The second lesson from this case is the complex differential diagnosis of patients with SA and the occurrence of polyarthritis. Therefore, Caplan syndrome (CS) was initially suspected. The possible diagnosis could have matched the symptoms and radiological presentation [6]. However, ANCA-associated vasculitis within newly developed lung nodules was found, a feature that is not reported in the context of CS. By contrast, there are several reports on a probable causative relationship between SA and ANCA-associated vasculitis [7, 8]. In addition, the combination of the characteristic X ray changes (cartilage calcification, hook-like osteophytes), the response to NSAR, and the rapid worsening of symptoms after stopping NSAR strongly suggested the additional diagnosis of CPPD disease.

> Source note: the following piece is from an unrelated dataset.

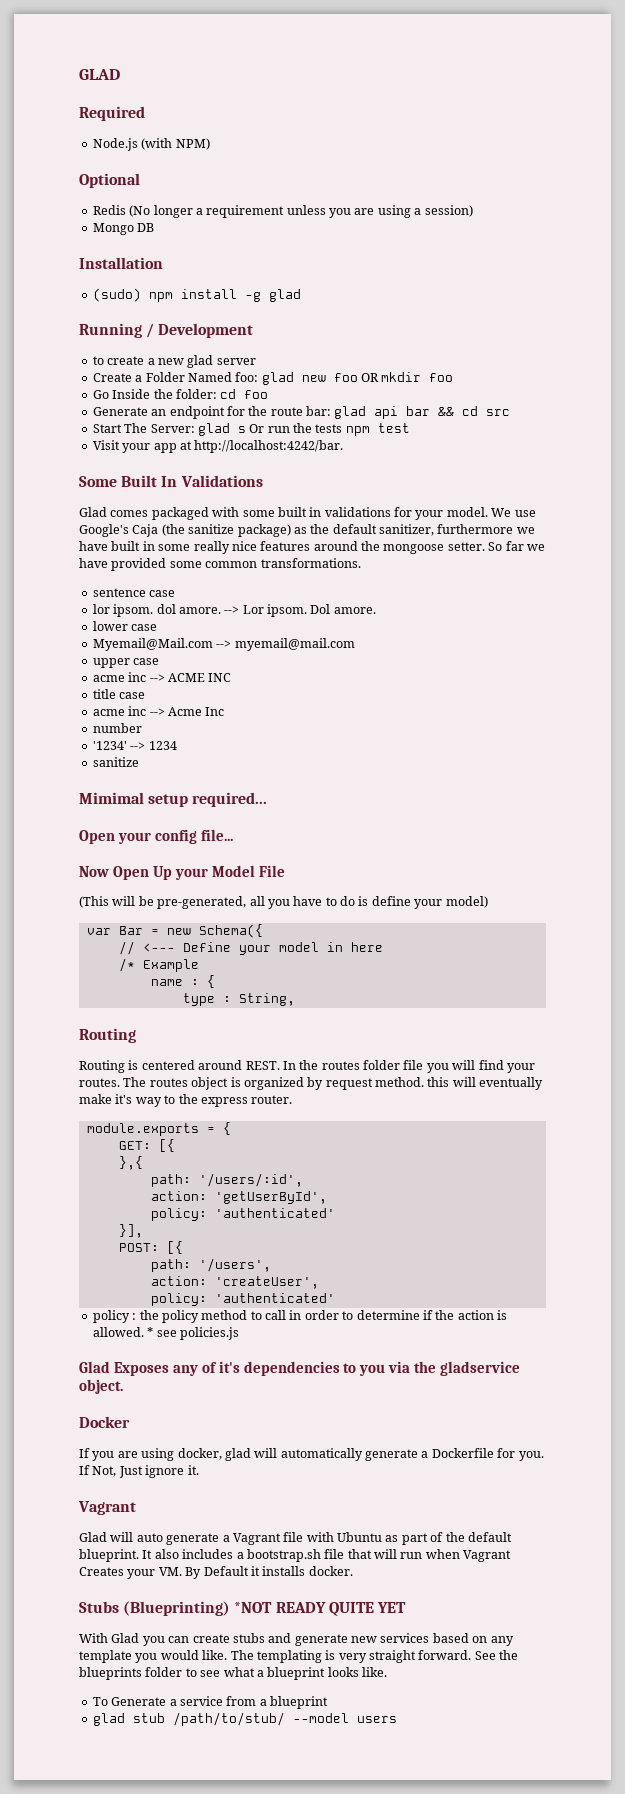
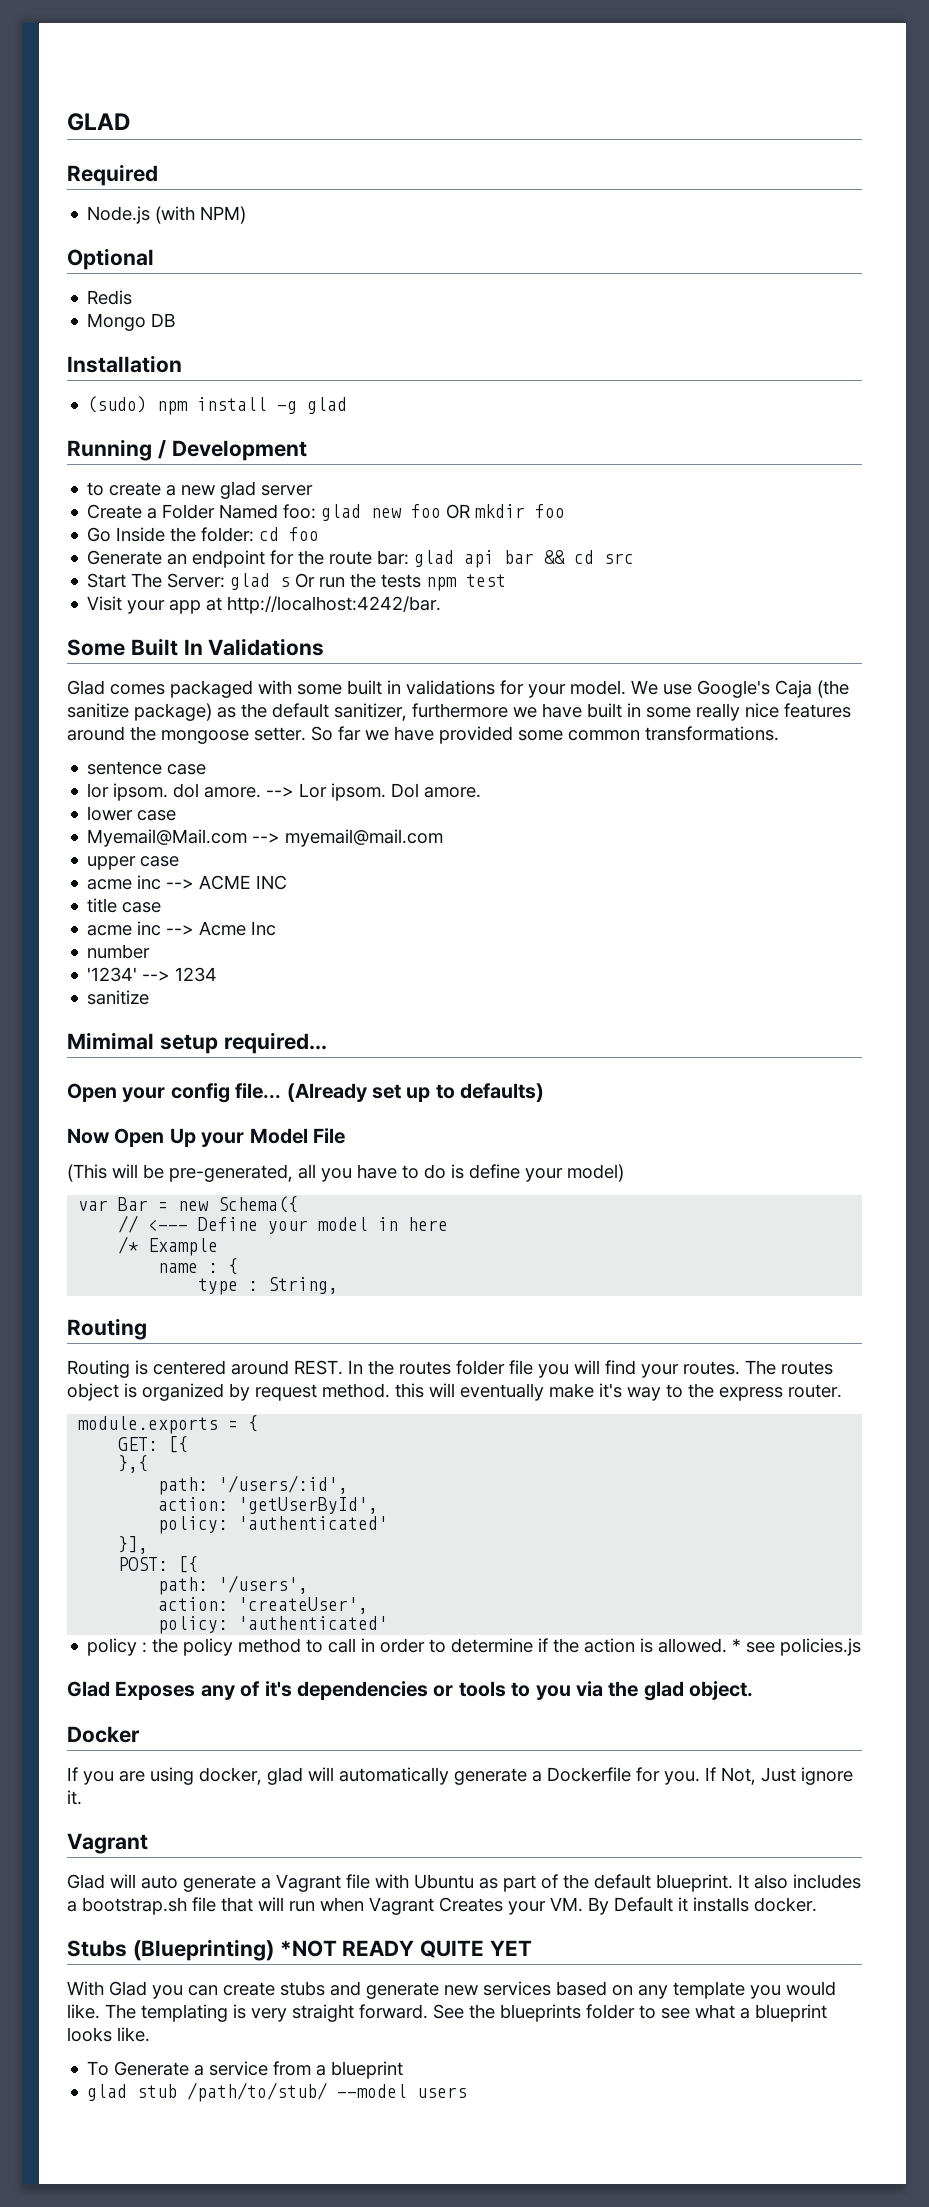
[129,205,473,218] (No longer a requirement unless you are using a session) -> (133, 297) none
(233, 835) none -> [286,1083,545,1102] (Already set up to defaults)
(340, 1368) none -> [433,1681,506,1697] or tools
[440,1361,521,1376] gladservice -> [643,1681,684,1701] glad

This case presentation reflects how heterogeneous the cause of rapidly growing, symptomatic multiple lung nodules in a complex clinical scenario can be. On the one hand, there seems to be a causative relationship if not a mutual correlation between silicosis and ANCA-associated vasculitis and possibly CPPD disease. On the other hand, given the immunosuppressive state of this patient and a positive history of cancer, lung metastases strongly need to be taken into consideration as an important differential diagnosis.